In the second half of Life in Christ, Stott looks at the centrality of Christ through four more prepositions; with Christ our secret, unto Christ our goal, for Christ our Lover and like Christ our model.
I was so refreshed and delighted: to be reminded of what it means that we have been, are, and will be, with Christ. We have a glorious home in heaven which awaits us, and where one day we will truly be with Christ. Sadly I find it so easy to lose sight of our eternal home, and get stuck with my gaze focused on things that feel like home here on earth, but as Stott so clearly reminds us,
“We have to learn to be ‘with Christ’ now, by faith and not by sight, in the rough and tumble of earthly duty, before we are taken to be ‘with Christ’ in the everlasting peace of his heaven.”
The everyday tasks that life requires of us are necessary as we wait with hope for the day we will be taken to be with Christ.

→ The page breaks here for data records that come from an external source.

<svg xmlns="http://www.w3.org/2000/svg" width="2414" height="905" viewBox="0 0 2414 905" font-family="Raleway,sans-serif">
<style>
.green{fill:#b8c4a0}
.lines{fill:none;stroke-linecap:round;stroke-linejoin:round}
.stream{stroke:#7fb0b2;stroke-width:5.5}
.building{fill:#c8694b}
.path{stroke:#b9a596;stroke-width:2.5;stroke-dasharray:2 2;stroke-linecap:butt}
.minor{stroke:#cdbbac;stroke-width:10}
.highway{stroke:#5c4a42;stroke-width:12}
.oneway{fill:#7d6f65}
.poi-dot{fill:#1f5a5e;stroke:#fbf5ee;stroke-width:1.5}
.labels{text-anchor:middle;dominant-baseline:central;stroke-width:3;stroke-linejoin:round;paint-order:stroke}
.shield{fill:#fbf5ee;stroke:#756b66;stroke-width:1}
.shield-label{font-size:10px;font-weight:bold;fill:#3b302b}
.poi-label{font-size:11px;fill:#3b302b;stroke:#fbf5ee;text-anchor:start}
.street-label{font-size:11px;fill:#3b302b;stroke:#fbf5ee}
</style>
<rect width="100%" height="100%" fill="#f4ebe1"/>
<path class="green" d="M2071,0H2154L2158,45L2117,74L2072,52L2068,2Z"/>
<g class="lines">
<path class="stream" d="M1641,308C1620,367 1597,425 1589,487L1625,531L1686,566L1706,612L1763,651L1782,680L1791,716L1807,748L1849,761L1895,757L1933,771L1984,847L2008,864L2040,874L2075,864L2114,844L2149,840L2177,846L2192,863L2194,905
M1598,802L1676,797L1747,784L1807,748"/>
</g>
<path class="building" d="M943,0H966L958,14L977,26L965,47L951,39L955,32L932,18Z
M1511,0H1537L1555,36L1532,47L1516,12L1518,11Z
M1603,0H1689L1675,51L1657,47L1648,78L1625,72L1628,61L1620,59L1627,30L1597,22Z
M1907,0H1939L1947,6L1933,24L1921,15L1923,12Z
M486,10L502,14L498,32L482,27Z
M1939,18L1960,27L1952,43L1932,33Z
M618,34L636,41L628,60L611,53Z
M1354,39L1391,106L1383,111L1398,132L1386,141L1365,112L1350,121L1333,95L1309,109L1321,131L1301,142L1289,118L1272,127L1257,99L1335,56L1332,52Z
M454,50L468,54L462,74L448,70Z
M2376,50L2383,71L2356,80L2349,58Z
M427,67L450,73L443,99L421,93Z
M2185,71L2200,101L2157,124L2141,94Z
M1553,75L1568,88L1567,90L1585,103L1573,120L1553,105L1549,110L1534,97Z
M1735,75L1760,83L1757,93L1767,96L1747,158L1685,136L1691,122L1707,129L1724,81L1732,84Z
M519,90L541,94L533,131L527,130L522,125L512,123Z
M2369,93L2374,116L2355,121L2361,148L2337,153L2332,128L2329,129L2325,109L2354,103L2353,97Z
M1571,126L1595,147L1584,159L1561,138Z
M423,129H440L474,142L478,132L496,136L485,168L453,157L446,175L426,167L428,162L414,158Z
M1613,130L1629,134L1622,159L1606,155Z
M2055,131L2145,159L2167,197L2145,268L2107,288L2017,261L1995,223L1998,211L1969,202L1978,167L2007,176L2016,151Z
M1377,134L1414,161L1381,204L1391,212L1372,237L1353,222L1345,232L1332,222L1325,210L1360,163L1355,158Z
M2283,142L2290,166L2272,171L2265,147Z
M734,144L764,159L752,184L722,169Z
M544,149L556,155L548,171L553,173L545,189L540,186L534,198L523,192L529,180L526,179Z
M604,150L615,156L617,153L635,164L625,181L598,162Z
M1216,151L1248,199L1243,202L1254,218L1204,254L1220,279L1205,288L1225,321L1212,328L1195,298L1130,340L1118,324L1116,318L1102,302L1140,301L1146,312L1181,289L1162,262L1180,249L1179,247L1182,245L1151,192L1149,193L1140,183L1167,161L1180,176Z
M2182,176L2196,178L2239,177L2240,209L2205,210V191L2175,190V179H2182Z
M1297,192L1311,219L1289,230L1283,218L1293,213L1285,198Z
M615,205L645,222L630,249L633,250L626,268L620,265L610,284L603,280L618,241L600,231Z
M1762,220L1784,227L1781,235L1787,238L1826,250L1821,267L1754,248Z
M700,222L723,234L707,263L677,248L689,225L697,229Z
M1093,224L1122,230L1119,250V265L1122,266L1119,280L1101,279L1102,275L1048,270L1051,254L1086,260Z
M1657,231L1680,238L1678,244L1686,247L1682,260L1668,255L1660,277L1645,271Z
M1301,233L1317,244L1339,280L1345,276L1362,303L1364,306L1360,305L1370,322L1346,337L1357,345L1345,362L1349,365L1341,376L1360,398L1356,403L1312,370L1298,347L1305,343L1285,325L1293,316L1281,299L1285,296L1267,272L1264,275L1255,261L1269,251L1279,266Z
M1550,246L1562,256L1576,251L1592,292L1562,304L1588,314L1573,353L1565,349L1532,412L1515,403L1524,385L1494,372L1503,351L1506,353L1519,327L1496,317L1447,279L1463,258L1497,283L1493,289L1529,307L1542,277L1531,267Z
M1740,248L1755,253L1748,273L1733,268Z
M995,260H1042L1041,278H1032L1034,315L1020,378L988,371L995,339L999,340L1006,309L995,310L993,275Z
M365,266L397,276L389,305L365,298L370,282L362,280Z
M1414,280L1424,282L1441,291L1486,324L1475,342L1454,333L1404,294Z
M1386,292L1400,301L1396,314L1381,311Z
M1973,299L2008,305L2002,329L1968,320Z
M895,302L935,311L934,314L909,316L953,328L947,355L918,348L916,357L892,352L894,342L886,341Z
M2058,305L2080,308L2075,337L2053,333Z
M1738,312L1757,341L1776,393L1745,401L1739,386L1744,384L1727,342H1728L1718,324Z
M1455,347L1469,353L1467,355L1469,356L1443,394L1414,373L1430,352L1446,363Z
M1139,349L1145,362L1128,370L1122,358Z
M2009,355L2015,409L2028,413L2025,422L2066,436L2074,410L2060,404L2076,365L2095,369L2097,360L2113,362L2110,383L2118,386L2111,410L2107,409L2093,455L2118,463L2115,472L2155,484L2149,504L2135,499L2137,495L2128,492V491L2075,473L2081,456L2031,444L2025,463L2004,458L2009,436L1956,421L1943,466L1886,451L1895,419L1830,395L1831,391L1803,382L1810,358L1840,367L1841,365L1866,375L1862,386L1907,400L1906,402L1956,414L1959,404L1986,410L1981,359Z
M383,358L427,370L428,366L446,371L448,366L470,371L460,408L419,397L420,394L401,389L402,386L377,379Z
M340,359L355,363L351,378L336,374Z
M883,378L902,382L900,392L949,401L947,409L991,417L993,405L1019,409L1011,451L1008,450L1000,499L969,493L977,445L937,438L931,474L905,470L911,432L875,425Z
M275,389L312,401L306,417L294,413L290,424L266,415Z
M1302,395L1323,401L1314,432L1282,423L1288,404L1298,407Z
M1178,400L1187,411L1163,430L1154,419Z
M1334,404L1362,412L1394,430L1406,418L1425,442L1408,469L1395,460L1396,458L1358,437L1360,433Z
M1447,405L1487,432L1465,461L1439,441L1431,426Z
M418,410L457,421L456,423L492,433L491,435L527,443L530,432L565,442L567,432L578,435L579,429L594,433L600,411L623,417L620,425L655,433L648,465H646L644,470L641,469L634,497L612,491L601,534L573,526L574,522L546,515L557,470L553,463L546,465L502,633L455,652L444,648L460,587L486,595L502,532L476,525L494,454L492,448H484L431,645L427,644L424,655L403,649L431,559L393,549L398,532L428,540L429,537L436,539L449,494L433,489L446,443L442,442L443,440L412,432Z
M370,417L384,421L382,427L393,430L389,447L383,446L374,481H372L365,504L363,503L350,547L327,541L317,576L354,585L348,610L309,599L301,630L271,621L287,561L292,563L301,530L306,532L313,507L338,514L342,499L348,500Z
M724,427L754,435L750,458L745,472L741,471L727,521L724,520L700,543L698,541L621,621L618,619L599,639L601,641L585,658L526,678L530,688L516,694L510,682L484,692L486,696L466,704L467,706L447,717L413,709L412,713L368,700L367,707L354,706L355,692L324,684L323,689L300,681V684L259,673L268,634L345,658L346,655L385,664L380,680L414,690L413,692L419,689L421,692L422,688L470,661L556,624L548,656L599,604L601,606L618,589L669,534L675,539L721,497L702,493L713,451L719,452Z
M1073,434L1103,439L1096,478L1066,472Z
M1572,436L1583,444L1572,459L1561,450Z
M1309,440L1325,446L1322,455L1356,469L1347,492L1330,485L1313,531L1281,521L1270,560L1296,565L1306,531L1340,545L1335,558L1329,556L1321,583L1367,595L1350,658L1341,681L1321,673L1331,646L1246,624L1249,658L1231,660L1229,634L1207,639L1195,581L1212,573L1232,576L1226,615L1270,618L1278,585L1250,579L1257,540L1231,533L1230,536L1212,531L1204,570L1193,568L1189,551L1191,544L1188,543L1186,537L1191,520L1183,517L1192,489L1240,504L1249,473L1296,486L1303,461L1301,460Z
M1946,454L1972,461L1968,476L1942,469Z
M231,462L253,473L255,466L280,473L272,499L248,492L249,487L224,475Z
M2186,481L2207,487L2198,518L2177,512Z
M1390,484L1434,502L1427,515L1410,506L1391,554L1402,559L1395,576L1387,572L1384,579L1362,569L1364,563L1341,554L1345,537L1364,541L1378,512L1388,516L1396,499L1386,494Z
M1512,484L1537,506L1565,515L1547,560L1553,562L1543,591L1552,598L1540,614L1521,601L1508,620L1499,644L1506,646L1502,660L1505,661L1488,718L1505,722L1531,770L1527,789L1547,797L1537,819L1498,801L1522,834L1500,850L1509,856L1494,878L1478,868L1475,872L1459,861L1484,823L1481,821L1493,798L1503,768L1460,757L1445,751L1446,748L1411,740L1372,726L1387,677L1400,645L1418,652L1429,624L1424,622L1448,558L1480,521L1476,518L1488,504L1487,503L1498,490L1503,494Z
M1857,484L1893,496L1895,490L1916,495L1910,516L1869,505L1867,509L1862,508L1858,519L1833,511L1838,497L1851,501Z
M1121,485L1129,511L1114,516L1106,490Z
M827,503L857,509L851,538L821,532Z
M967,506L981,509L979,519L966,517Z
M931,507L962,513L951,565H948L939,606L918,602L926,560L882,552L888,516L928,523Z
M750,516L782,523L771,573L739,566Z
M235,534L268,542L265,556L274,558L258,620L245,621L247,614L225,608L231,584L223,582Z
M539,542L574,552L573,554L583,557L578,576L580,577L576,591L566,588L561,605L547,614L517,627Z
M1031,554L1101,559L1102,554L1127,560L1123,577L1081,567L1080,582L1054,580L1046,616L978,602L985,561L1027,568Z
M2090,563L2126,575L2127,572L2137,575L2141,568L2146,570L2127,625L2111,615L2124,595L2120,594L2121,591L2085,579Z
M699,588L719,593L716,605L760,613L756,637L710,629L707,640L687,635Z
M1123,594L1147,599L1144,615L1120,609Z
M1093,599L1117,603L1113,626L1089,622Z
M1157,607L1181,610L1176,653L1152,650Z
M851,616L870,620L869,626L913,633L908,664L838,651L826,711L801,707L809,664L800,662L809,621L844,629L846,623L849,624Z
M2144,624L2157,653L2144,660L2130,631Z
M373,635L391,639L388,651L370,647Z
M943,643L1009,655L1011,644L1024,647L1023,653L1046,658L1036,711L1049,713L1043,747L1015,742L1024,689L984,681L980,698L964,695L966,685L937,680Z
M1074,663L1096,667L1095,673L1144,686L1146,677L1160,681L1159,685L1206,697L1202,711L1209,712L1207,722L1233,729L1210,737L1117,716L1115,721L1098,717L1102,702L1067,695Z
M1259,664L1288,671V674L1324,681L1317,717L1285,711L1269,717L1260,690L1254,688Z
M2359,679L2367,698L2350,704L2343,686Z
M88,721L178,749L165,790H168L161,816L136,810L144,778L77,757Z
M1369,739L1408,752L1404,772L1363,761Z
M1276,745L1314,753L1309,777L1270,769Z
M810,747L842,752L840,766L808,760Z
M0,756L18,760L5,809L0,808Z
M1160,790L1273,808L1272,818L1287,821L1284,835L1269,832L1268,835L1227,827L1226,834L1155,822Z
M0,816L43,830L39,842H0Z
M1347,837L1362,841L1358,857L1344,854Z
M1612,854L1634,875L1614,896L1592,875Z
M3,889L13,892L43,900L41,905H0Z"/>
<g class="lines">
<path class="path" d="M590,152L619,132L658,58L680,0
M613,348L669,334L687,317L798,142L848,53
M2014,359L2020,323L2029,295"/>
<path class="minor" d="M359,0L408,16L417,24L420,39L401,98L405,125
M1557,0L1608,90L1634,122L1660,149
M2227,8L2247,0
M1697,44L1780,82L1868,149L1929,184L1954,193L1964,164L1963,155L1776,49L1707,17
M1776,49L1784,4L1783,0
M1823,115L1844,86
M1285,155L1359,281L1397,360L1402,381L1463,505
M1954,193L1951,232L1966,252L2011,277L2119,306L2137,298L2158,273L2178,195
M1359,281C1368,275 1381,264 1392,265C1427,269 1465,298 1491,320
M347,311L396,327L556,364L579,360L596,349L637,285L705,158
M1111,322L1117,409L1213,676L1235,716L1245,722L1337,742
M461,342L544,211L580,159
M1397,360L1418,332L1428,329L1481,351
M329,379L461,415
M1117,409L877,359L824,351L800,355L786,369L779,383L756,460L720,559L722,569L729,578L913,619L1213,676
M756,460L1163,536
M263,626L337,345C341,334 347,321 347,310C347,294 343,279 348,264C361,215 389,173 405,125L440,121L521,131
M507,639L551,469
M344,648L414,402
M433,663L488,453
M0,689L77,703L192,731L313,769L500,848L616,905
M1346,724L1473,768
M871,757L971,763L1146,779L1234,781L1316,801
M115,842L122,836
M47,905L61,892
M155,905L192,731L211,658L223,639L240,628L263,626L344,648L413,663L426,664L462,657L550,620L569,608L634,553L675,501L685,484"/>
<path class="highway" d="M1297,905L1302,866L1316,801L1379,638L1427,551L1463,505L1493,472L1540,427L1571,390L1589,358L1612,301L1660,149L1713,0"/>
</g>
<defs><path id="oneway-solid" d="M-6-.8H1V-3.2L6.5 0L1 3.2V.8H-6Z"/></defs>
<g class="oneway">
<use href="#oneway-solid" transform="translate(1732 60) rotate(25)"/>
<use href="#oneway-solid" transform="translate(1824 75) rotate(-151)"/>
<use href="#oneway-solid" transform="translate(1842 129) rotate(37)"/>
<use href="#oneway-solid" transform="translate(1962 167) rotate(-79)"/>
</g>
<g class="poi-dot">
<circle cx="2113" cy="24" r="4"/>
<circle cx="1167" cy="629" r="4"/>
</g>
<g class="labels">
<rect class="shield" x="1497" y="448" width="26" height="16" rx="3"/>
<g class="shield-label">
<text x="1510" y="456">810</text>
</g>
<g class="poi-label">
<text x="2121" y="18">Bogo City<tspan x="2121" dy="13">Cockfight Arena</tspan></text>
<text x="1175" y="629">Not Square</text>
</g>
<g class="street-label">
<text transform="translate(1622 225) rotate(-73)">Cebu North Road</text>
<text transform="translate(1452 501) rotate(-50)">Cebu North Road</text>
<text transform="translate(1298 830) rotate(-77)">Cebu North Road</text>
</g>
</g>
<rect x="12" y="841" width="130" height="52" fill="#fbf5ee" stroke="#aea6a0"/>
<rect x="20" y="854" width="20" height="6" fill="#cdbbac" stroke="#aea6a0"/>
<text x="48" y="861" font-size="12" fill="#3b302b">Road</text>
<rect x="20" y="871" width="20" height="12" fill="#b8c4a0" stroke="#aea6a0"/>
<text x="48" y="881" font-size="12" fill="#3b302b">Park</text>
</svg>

But even as we wait we have sure and certain guarantees of what is to come. For we have already been with Christ: in his death, in his ascension, and even now in his resurrection we are with Christ. What amazing realities are ours right now before we even reach heaven.
Yet we wait. And in his chapter on ‘unto Christ our goal’, Stott expands on just what this waiting on earth should look like. As Christians, everything (and he means EVERYTHING) should be unto Christ. This is where our ideas of the mundane are transformed!
If we truly work as ones working for Christ, serve as people serving our Lord, clean as people cleaning for Jesus, and live around others as if we were living before Him, wouldn’t all these tasks and moments be completely changed? The mundane would become a task of joy, the boring task a prospect of delight! I know it doesn’t feel like this all the time, but if we took a moment before each of them to remember we’re doing it for the Lord, it should change us. I’ve been trying to do this as I’ve been reflecting on this chapter this week, and I have to say it has made me much more thankful to Jesus, and I’ve found much more meaning in the small tasks I have to do each day.
Similarly, it is right that we live in all things for Christ and his glory. We owe our lives to his love and sacrifice, and therefore it is of course our great joy to serve and honor him!
And the happiest of thoughts is that in all these things, God is working in us to make us more like Christ. This is for our own good, and also so that unbelievers around us see Christ in us. Thankfully this change is not all up to us. The greatest encouragement I found in this chapter was the reminder that becoming like Christ isn’t so much imitation where we seek to live like him as it is reproduction. As Stott says, “we are being changed into the image of Jesus by the indwelling power of the Holy Spirit”. We have a helper! We’re not left to this task on our own. Instead we are guided and directed the Spirit of Jesus himself.
Unsurprisingly, it isn’t just the mundane periods of life that Jesus changes; it’s all of our life. And that’s what makes this book such a classic. Stott looks at the centrality of Christ to our selves, our decisions, our churches, our relationships and so much more. This book is worth reflecting on time and again, when things aren’t going so great, and also just as much in those moments when you think you’ve got the Christian life all figured out. I hope this book has been as refreshing for your new year ahead as I feel it has been for mine.